A decade ago Haslam described how GPs not only see huge numbers of patients in the NHS, but also absorb huge amounts of risk.9 In so doing they allow a publicly-funded health service to function. He made the analogy with the heat sink in a computer: it does not get the headlines but is nonetheless essential. We need to be wary of dismantling that ‘risk sink’ with over inclusive referral and treatment guidelines. Sceptics seem to be underrepresented on expert committees. As generalists, we need to be cautious about both advice from tertiary specialists on the lecture circuit, and of patient pressure groups with anecdotal experience of disease. In general practice we tread a fine line between exercising too little and too much caution.

IMPROVING ACCURACY

So how can we improve diagnostic precision and yet avoid medicalising the world? One answer would be to increase the area under the ROC (receiver operating characteristic) curve (Figure 1).
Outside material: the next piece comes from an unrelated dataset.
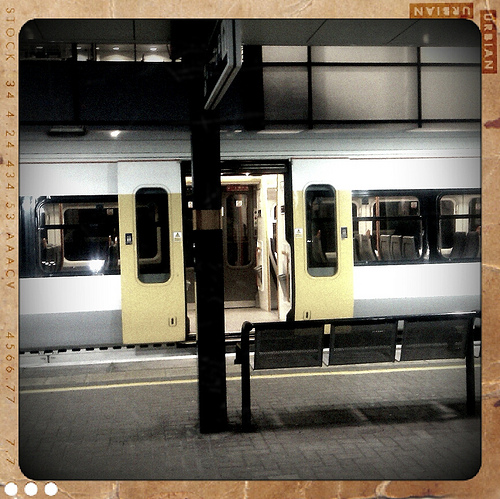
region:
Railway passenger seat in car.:
[380, 233, 422, 261]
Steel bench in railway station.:
[243, 310, 482, 417]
The rather startling implication of the evidence presented by Meechan et al is that, for once, there is not a straight trade off between sensitivity and specificity. Both could be improved if all practices performed as well as the high performing practices. Most of us would want to know where our diganoses fit on that scatter diagram (Meechan et al). Are we bottom left or top right? It surely represents a more meaningful measure of quality of practice than many of the current Quality and Outcomes Framework targets. The results of Meechan et al suggest that we could do better with the tools that we already have — with improved education and practice.
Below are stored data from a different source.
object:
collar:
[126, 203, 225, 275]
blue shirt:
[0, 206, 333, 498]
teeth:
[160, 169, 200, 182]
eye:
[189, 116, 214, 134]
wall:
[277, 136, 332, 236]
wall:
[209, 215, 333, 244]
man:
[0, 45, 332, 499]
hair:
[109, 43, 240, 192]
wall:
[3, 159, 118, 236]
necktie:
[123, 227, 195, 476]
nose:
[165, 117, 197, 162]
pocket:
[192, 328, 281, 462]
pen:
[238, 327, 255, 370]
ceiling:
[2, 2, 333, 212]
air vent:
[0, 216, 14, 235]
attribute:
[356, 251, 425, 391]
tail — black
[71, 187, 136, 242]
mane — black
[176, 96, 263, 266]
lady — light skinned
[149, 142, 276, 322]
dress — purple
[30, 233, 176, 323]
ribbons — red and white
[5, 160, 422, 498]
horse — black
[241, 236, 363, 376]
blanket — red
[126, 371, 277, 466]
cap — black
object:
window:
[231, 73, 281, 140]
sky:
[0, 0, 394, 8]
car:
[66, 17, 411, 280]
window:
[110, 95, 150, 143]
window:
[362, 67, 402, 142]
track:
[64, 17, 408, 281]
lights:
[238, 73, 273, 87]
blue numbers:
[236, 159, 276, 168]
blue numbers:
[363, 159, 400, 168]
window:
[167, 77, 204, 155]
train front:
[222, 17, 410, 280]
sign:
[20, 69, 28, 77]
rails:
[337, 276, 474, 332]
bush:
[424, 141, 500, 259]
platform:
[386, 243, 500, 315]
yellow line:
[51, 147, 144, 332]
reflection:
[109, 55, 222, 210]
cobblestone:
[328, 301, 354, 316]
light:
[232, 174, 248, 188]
A second possibility would be to improve the evidence base of diagnosis and for the various diagnostic methods we use. Over investigation potentially leads to colossal financial costs. It is arguably one of the largest areas for potential cost savings and better use of resources. Yet it is surprising that so few resources are directed to improving use of diagnostic facilities. Much referral and management guidance gets inexorably more over-inclusive with time.

Research that identifies more discriminatory clinical features or tests would improve the precision of referral. In this issue of the BJGP, Shephard et al analyse clinical features that may improve identification of bladder cancer.10 But realistically, the new clinical features introduced perform rather poorly when used individually. Visible haematuria remains the key. Overall, it is likely that, after generations of clinical observation, few new clinical features will be discovered that, individually, change the game.
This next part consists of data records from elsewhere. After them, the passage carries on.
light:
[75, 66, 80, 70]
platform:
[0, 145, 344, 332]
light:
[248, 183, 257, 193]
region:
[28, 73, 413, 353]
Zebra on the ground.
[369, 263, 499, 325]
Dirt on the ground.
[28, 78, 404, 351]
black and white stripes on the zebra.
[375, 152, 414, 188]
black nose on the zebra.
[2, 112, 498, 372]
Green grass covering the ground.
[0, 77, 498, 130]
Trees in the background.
However, clinical features that are poor discriminators in isolation may become more significant when incorporated into a clinical prediction rule. A tool that identified the patient as being at 0.2% risk of pulmonary embolism rather than 20% would be very useful. Although such risk scores are cumbersome to use, they may be preferable to investigating legions of people at low risk. However, the evidence that such tools are both used and are successful is mostly lacking, particularly in primary care.11

Lastly, there is good evidence that if GPs are given access to good diagnostic investigations (such as MRI) they use them carefully and appropriately.12

My own belief is that the 2WW guidance is 12 years old and should be restructured into something less proscriptive, less cumbersome, more educational, and more flexible. The binary decision for GPs between a 2-week wait and a 4-month wait is unacceptable. But we cannot avoid the powerful evidence that, at least in the field of cancer diagnosis, there are wide and unexplained variations in practice. Before we plunge more resources into investigating people at low risk we need to find out why there is such variation and how we can shift that ROC curve northwest.